Lokasi tempat tinggal dari siswa kelas V dan VI SD Negeri Bajing Kulon 04 Kroya berada di lingkungan pedesaan. Kondisi nyata yang peneliti temukan di lingkungan siswa SD Bajing Kulon 04 yaitu persaingan antar individu kurang (tidak setinggi di kota), perubahan pada masyarakat yang tidak terlalu signifikan, tidak adanya tuntutan tinggi pada masyarakat serta kondisi masyarakat yang cenderung homogen. Semua kondisi tersebut membuat sebagian besar anak-anak yang tinggal di sana tidak terbiasa untuk mengembangkan adaptasi pada perubahan lingkungan yang kompleks, persaingan individu yang ketat, permasalahan yang kompleks, dan hal lainnya.

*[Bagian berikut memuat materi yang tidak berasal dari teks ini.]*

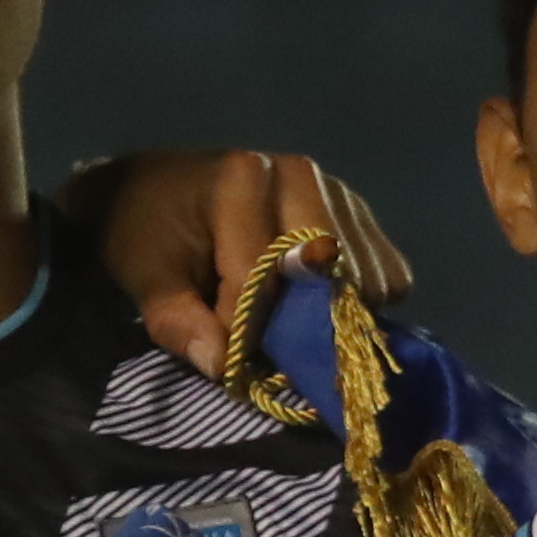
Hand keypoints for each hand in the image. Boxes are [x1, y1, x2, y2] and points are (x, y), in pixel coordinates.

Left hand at [92, 148, 418, 380]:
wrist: (160, 191)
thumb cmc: (149, 233)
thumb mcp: (147, 278)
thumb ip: (178, 321)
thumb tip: (222, 364)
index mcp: (242, 179)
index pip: (262, 273)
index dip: (246, 329)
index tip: (228, 359)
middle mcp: (300, 173)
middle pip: (330, 271)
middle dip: (301, 322)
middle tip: (269, 347)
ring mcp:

Selain itu, sarana dan fasilitas sebagai wadah pengembangan bakat serta kreativitas masih kurang. Memang telah ada beberapa fasilitas misalnya jaringan internet, wi-fi, warnet, dan lain-lain. Namun, kebanyakan anak serta individu lainnya kurang bisa memanfaatkan fasilitas tersebut. Misalnya saja siswa kelas V dan VI SD Negeri Bajing Kulon 04 Kroya lebih sering memanfaatkan jaringan internet untuk bermain facebook, games, dan hal lain yang bersifat menghibur. Hal itu mungkin menjadi salah satu faktor penyebab kreativitas pada siswa kelas

V dan VI SD Negeri Bajing Kulon 04 Kroya belum berkembang secara optimal bahkan masih ada beberapa siswa yang masih masuk dalam kategori tingkat kreativitas yang rendah.

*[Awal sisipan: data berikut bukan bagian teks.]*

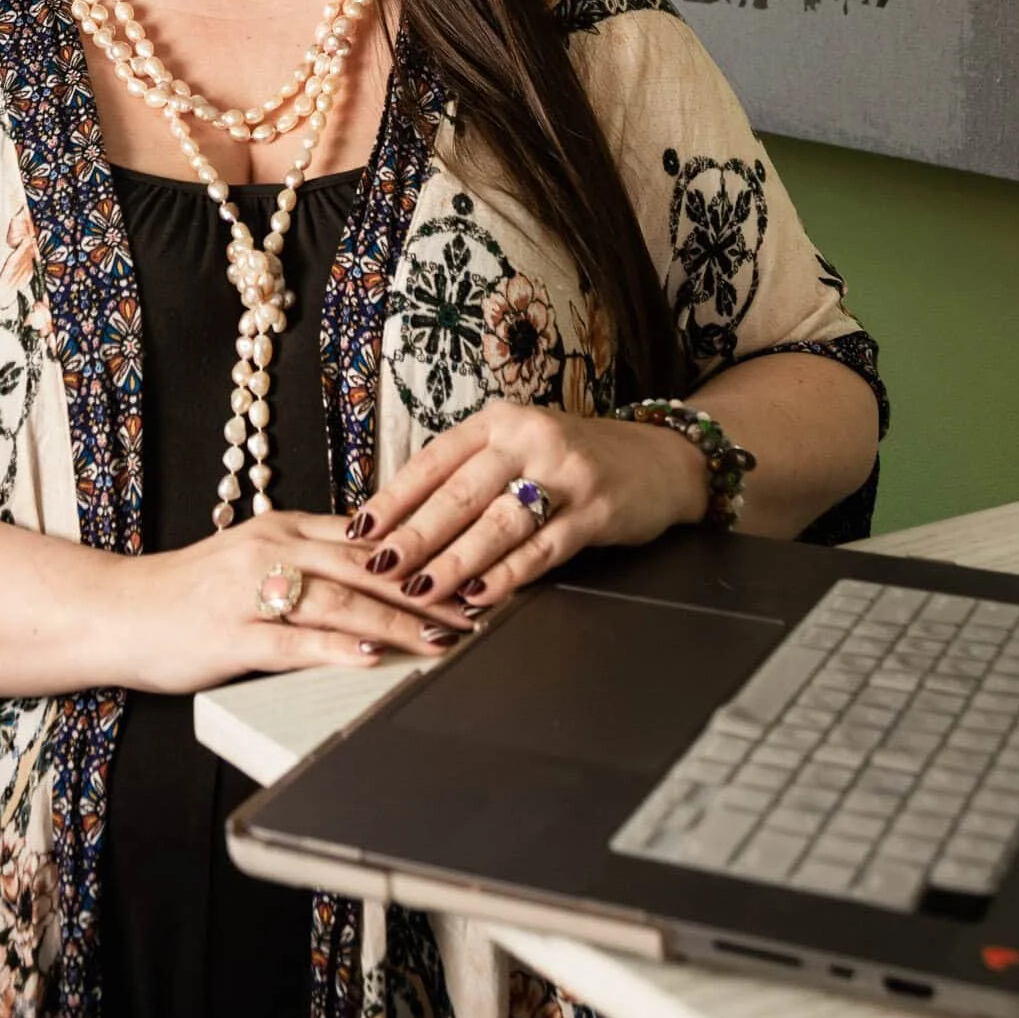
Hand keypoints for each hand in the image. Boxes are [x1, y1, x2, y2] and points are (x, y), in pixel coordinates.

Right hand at [115, 510, 475, 693]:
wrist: (116, 611)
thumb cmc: (187, 592)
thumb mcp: (250, 557)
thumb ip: (307, 557)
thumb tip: (374, 563)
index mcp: (281, 528)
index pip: (366, 536)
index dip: (422, 552)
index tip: (468, 568)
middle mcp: (271, 549)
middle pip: (366, 567)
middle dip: (428, 589)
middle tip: (478, 608)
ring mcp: (250, 591)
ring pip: (340, 602)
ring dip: (400, 621)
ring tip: (445, 638)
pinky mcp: (231, 634)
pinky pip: (294, 640)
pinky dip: (338, 647)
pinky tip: (374, 655)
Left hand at [345, 402, 709, 615]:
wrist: (659, 457)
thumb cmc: (572, 460)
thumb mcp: (518, 449)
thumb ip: (468, 477)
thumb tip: (397, 523)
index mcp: (498, 422)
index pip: (434, 460)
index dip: (394, 497)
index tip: (359, 529)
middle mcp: (528, 438)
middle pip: (459, 493)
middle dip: (414, 535)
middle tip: (378, 567)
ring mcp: (565, 473)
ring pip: (497, 522)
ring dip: (454, 560)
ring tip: (420, 588)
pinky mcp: (596, 509)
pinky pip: (542, 548)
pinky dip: (507, 575)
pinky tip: (479, 595)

Faktor kelima yaitu intelegensi. Individu yang memiliki intelegensi yang tinggi berpotensi memiliki kemampuan kreativitas yang tinggi pula. Pada setiap umur, anak yang pandai menunjukkan kreativitas yang lebih besar dari anak yang kurang pandai. Mereka mempunyai lebih banyak gagasan baru untuk menangani suatu konflik sosial dan mampu merumuskan lebih banyak penyelesaian bagi konflik tersebut. Mereka lebih mudah saat diminta mengungkapkan pendapat yang dimilikinya.

Setelah melakukan pengecekan pada data subjek penelitian dan melakukan wawancara dengan wali kelas V dan VI SD Bajing Kulon 04, diperoleh data bahwa sebanyak 41 dari 15 siswa yang masuk ke dalam tingkat kreativitas kategori sedang dan rendah memiliki intelegensi yang kurang. Sedangkan 15 siswa lainnya memiliki prestasi akademik yang lebih baik dibandingkan dengan 41 siswa lainnya. Penilaian ini didasarkan pada hasil prestasi yang diperoleh oleh siswa selama berada pada tingkat kelas sebelumnya. Perbedaan kemampuan pada aspek intelegensi ini kemungkinan dapat menjadi salah satu hal yang menyebabkan tingkat kreativitas siswa bervariasi dimana siswa yang memiliki intelegensi yang tinggi memiliki tingkat kreativitas yang lebih tinggi dibandingkan dengan siswa yang intelegensinya kurang.

Dari semua penjelasan di atas serta berdasarkan kenyataan yang peneliti temukan di lapangan, disimpulkan sebagai berikut. Siswa yang memiliki tingkat kreativitas dalam kategori rendah disebabkan oleh beberapa faktor yaitu adanya perbedaan perlakuan pada jenis kelamin tertentu (ada stereotip pada jenis kelamin tertentu), siswa cenderung mendapatkan perlakuan yang otoriter dari lingkungan, siswa kurang mendapatkan sarana dan fasilitas untuk mengembangkan kreativitas, siswa kurang diberi kebebasan untuk mengeksplorasi kemampuan dirinya, serta kemampuan intelegensi yang kurang. Keadaan itu membuat kreativitas siswa kurang berkembang secara optimal.

Siswa yang memiliki tingkat kreativitas dalam kategori tinggi disebabkan oleh beberapa faktor yaitu siswa lebih diberi kebebasan untuk berinisiatif dan melakukan hal yang ingin dilakukan olehnya, siswa memperoleh banyak kesempatan untuk memperoleh pengetahuan dan pengalaman yang diperlukan bagi perkembangan kreativitas, siswa memperoleh fasilitas dan sarana yang memadai untuk perkembangan kreativitas mereka, serta didukung juga dengan tingkat intelegensi yang tinggi. Keadaan itu dapat mendukung perkembangan kreativitas secara optimal.